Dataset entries

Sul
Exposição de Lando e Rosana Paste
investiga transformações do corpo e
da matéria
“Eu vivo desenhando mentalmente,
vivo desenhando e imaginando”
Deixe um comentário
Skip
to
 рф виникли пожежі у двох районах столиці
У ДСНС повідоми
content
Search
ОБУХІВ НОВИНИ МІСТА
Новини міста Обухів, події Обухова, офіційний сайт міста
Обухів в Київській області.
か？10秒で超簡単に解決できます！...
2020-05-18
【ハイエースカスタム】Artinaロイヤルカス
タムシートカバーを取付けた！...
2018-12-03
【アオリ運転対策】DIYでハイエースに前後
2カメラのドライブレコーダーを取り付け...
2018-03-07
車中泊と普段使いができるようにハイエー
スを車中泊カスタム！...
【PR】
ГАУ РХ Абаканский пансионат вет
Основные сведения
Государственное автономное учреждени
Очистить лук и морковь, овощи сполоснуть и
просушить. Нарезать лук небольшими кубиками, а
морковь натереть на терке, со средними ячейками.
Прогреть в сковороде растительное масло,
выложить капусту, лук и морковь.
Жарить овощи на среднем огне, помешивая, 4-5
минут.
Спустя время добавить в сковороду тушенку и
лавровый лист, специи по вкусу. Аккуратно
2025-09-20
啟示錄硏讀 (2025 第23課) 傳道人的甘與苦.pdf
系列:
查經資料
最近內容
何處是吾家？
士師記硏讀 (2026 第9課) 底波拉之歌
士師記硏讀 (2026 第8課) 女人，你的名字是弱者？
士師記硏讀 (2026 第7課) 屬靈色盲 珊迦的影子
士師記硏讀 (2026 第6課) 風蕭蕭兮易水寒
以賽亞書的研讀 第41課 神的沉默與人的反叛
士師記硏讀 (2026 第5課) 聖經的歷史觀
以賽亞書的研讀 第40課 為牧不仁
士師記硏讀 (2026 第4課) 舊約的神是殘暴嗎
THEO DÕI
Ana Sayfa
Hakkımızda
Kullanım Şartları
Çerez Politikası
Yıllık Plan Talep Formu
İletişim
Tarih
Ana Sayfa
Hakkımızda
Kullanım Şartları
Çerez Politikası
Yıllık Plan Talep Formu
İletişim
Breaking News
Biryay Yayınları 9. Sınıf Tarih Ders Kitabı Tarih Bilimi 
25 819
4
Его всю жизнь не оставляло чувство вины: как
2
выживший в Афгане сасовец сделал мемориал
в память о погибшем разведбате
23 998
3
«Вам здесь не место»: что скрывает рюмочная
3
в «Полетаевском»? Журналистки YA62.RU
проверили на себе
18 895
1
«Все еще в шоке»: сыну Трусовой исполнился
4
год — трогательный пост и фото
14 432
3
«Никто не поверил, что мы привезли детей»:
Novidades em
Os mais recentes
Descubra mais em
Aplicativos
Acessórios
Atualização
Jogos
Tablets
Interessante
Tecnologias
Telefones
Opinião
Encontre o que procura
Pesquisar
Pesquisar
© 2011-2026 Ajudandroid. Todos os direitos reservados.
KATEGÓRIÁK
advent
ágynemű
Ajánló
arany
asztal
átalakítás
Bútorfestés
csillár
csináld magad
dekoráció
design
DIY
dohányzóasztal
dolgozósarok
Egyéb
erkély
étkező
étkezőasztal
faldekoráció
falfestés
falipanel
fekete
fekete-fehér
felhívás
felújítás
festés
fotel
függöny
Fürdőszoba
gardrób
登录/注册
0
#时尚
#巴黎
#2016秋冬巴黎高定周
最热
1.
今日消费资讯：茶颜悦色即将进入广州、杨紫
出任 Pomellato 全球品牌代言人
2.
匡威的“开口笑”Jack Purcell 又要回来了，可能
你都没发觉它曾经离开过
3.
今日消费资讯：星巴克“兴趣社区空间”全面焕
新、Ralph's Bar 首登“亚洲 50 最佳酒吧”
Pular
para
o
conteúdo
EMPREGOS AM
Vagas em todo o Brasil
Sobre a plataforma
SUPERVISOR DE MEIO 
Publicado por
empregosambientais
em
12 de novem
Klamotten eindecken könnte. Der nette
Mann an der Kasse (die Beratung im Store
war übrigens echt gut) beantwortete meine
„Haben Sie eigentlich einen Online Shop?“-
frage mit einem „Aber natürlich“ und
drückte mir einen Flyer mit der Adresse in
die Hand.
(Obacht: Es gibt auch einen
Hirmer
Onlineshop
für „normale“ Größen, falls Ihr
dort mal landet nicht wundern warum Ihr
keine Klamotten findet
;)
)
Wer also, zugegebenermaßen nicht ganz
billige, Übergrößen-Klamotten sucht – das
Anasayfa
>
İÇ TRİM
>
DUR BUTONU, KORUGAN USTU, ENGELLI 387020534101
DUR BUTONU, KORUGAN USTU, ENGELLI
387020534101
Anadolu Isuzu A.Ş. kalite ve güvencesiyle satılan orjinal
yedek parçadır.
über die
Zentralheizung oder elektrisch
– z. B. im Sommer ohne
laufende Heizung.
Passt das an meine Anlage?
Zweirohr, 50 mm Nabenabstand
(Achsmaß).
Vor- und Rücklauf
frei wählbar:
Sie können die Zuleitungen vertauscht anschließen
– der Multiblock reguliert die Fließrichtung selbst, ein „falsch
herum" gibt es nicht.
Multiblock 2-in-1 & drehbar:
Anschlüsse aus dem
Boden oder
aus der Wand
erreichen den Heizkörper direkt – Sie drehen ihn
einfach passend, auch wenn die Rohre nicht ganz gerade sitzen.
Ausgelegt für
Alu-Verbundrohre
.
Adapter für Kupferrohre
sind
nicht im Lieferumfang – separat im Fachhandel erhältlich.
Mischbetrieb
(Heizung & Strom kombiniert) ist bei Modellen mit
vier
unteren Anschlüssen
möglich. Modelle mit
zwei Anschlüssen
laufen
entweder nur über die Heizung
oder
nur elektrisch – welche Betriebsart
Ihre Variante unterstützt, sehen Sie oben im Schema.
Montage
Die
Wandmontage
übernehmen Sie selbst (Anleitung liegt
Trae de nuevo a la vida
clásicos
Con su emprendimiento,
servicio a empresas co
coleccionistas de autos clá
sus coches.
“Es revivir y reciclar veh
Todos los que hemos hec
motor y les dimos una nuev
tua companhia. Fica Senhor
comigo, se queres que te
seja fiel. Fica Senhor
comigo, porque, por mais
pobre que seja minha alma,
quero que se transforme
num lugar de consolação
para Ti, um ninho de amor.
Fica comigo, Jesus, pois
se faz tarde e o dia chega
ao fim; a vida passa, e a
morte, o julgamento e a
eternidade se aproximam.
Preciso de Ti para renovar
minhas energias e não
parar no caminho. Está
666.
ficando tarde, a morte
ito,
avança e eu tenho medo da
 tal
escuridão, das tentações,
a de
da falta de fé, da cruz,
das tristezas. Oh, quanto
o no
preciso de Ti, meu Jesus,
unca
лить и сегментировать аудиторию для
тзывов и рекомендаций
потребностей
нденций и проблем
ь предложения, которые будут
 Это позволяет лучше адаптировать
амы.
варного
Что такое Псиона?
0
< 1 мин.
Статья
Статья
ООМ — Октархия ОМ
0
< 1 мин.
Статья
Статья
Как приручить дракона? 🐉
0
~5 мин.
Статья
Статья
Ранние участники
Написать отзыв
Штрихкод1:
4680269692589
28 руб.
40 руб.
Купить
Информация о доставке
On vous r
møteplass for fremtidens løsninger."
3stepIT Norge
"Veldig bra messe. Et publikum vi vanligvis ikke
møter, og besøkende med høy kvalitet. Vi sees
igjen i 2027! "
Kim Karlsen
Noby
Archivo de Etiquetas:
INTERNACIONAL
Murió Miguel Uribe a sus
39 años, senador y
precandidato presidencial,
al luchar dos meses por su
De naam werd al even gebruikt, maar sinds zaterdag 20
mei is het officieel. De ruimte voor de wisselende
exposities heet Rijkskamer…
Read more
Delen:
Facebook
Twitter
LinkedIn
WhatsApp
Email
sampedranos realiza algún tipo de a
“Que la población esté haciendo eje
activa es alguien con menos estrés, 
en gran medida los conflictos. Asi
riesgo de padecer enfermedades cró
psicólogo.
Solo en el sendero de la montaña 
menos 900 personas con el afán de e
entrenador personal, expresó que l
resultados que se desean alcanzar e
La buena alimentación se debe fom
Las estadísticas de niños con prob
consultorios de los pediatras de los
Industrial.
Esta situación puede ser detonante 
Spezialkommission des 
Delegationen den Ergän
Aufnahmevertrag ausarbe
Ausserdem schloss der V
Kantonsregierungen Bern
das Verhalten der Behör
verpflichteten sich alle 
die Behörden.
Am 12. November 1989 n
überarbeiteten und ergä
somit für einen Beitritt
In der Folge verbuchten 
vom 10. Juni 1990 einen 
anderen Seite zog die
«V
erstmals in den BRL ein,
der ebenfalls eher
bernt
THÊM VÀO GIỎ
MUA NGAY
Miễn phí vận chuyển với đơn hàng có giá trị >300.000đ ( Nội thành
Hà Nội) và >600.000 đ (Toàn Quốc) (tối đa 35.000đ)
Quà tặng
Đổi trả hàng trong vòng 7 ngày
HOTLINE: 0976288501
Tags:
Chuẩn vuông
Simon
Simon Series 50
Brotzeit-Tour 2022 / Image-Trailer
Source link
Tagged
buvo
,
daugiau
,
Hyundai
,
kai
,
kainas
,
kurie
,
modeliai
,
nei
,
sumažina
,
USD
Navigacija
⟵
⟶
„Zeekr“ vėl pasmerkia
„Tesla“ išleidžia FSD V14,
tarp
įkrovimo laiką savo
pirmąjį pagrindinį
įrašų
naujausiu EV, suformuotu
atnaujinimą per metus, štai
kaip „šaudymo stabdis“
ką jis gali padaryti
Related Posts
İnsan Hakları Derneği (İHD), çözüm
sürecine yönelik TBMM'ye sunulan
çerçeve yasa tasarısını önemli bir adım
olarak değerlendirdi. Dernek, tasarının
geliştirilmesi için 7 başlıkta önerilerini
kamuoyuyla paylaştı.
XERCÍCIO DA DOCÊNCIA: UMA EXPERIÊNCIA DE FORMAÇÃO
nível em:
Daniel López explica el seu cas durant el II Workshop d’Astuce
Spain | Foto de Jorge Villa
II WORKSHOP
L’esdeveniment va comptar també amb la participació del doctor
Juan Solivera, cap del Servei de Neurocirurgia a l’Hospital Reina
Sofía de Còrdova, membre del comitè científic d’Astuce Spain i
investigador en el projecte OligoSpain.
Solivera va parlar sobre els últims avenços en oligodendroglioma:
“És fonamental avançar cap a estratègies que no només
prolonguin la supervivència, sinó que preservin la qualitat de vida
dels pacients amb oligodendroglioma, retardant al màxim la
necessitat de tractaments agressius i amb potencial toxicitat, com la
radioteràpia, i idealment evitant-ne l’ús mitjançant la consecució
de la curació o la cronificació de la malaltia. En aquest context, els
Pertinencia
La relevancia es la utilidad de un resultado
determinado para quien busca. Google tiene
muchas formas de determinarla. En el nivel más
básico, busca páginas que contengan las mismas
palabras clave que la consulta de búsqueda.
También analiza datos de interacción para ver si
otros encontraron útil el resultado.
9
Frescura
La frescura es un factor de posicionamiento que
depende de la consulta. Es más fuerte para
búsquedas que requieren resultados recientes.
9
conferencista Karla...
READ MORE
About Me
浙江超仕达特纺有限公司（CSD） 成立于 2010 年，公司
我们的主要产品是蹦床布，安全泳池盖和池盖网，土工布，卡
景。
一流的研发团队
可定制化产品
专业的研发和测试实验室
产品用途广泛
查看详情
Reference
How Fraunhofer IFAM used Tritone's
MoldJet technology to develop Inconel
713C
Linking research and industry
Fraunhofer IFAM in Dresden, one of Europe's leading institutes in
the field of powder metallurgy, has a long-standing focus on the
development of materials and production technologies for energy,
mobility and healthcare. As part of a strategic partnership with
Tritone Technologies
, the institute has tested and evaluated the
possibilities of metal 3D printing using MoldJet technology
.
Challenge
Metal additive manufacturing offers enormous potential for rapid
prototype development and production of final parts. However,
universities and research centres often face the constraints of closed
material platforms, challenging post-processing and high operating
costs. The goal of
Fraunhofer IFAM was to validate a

**Problem description**
Give only the lines from the one holding "billige, Übergrößen-Klamotten sucht – das" through the one holding "comigo, porque, por mais", each restated exactly as it appears above.

**Solution for this task**
billige, Übergrößen-Klamotten sucht – das
Anasayfa
>
İÇ TRİM
>
DUR BUTONU, KORUGAN USTU, ENGELLI 387020534101
DUR BUTONU, KORUGAN USTU, ENGELLI
387020534101
Anadolu Isuzu A.Ş. kalite ve güvencesiyle satılan orjinal
yedek parçadır.
über die
Zentralheizung oder elektrisch
– z. B. im Sommer ohne
laufende Heizung.
Passt das an meine Anlage?
Zweirohr, 50 mm Nabenabstand
(Achsmaß).
Vor- und Rücklauf
frei wählbar:
Sie können die Zuleitungen vertauscht anschließen
– der Multiblock reguliert die Fließrichtung selbst, ein „falsch
herum" gibt es nicht.
Multiblock 2-in-1 & drehbar:
Anschlüsse aus dem
Boden oder
aus der Wand
erreichen den Heizkörper direkt – Sie drehen ihn
einfach passend, auch wenn die Rohre nicht ganz gerade sitzen.
Ausgelegt für
Alu-Verbundrohre
.
Adapter für Kupferrohre
sind
nicht im Lieferumfang – separat im Fachhandel erhältlich.
Mischbetrieb
(Heizung & Strom kombiniert) ist bei Modellen mit
vier
unteren Anschlüssen
möglich. Modelle mit
zwei Anschlüssen
laufen
entweder nur über die Heizung
oder
nur elektrisch – welche Betriebsart
Ihre Variante unterstützt, sehen Sie oben im Schema.
Montage
Die
Wandmontage
übernehmen Sie selbst (Anleitung liegt
Trae de nuevo a la vida
clásicos
Con su emprendimiento,
servicio a empresas co
coleccionistas de autos clá
sus coches.
“Es revivir y reciclar veh
Todos los que hemos hec
motor y les dimos una nuev
tua companhia. Fica Senhor
comigo, se queres que te
seja fiel. Fica Senhor
comigo, porque, por mais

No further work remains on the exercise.